Firefox owned a 20.1% share in June, Net Applications said, edging Chrome for second place; StatCounter put it in third, with 24.6%.
Usage statistics can't reveal whether Firefox's accelerated decline was caused by rapid releases, or whether Chrome's corresponding increase was, as Xia maintained, fueled by dissatisfied Firefox users. However, in the last 12 months, Chrome's share did climb by 5.2 percentage points, to 19.1%, in Net Applications' accounting, and increased by 4 points to 32.8% in StatCounter's estimate.
Changing browsers isn't the answer, Xia maintained. "There isn't another browser that manages updates better," he told Computerworld. "Apple, Google, and Microsoft all have the same attitude, that they should get to decide what versions of software their users are running."

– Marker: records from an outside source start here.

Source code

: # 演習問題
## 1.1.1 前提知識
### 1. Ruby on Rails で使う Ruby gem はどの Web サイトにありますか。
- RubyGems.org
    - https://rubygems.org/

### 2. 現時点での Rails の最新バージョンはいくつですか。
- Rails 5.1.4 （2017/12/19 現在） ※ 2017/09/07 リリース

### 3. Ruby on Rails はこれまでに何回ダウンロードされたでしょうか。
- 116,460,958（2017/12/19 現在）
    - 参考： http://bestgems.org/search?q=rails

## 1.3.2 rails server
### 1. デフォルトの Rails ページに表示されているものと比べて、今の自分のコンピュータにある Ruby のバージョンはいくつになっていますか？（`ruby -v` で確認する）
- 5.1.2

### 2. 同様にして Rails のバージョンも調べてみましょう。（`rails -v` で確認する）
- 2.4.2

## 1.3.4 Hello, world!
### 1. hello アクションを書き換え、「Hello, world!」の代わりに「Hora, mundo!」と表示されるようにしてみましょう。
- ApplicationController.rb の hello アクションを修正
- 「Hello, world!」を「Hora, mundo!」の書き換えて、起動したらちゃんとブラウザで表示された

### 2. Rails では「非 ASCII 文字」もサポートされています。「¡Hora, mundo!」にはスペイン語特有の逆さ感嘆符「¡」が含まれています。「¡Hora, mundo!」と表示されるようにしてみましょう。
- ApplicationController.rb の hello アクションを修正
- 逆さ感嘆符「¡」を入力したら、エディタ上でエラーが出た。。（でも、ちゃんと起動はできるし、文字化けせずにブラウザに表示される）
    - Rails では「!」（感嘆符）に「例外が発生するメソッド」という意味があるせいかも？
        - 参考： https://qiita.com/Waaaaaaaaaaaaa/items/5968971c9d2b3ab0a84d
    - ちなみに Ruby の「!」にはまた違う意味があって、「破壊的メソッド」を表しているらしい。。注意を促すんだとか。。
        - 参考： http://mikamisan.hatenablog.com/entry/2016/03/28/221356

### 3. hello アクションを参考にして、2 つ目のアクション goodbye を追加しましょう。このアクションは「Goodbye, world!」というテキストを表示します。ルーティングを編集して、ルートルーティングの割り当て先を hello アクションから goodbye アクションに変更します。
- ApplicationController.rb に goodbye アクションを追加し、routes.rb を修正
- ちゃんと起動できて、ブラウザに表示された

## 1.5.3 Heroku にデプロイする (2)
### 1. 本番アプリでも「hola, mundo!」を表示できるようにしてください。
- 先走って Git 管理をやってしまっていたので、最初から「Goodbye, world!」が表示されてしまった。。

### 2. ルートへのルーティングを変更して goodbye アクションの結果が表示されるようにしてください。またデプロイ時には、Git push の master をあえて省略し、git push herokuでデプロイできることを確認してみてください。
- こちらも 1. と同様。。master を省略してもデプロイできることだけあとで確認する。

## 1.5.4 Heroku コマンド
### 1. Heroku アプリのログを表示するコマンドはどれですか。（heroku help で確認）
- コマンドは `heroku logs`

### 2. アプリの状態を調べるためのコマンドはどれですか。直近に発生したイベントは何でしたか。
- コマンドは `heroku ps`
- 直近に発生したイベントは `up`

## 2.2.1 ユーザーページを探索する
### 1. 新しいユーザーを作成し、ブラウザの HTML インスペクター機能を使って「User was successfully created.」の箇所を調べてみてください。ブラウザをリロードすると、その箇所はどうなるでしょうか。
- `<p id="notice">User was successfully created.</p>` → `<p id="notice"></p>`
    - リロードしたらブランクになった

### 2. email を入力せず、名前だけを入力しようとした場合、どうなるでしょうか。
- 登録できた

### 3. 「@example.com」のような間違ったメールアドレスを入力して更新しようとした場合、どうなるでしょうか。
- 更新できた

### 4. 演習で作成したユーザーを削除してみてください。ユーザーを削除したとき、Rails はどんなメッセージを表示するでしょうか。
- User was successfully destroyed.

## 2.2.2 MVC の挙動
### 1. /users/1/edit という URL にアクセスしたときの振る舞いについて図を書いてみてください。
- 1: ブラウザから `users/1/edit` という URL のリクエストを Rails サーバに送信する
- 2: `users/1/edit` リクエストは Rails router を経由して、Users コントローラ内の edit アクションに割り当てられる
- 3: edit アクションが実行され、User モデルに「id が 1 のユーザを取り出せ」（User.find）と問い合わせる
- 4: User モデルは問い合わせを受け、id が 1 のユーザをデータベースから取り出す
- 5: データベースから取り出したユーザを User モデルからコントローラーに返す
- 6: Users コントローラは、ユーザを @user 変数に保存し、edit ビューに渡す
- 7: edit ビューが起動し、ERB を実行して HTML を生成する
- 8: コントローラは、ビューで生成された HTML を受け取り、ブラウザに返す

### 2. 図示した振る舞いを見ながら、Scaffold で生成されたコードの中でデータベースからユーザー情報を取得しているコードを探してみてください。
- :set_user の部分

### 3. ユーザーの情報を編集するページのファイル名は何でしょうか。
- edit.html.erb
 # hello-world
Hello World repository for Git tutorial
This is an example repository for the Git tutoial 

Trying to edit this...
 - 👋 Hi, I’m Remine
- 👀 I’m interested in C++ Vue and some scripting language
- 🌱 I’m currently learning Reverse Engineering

The tension between developers and users on the topic may never dissipate -- Xia said he didn't expect "Silicon Valley culture and its delusions of grandeur to change any time soon" -- but Xia and Varma were adamant that it should be resolved, and that developers are the ones who needed to bend.
"I and most people I know outside of the software industry view upgrades as potential attacks on our productivity, not as shiny new experiences," said Varma.
Xia was even more blunt. "We assumed our users loved Firefox enough that they would put up with the irritation of updates in order to have a better product," he said in his July 5 blog. "[But] your users do not 'love' your software. Your users are temporarily tolerating your software because it's the least horrible option they have -- for now -- to meet some need. Developers have an emotional connection to the project; users don't."
Mozilla plans to ship Firefox 14, the latest in its rapid release line, early Tuesday, July 17.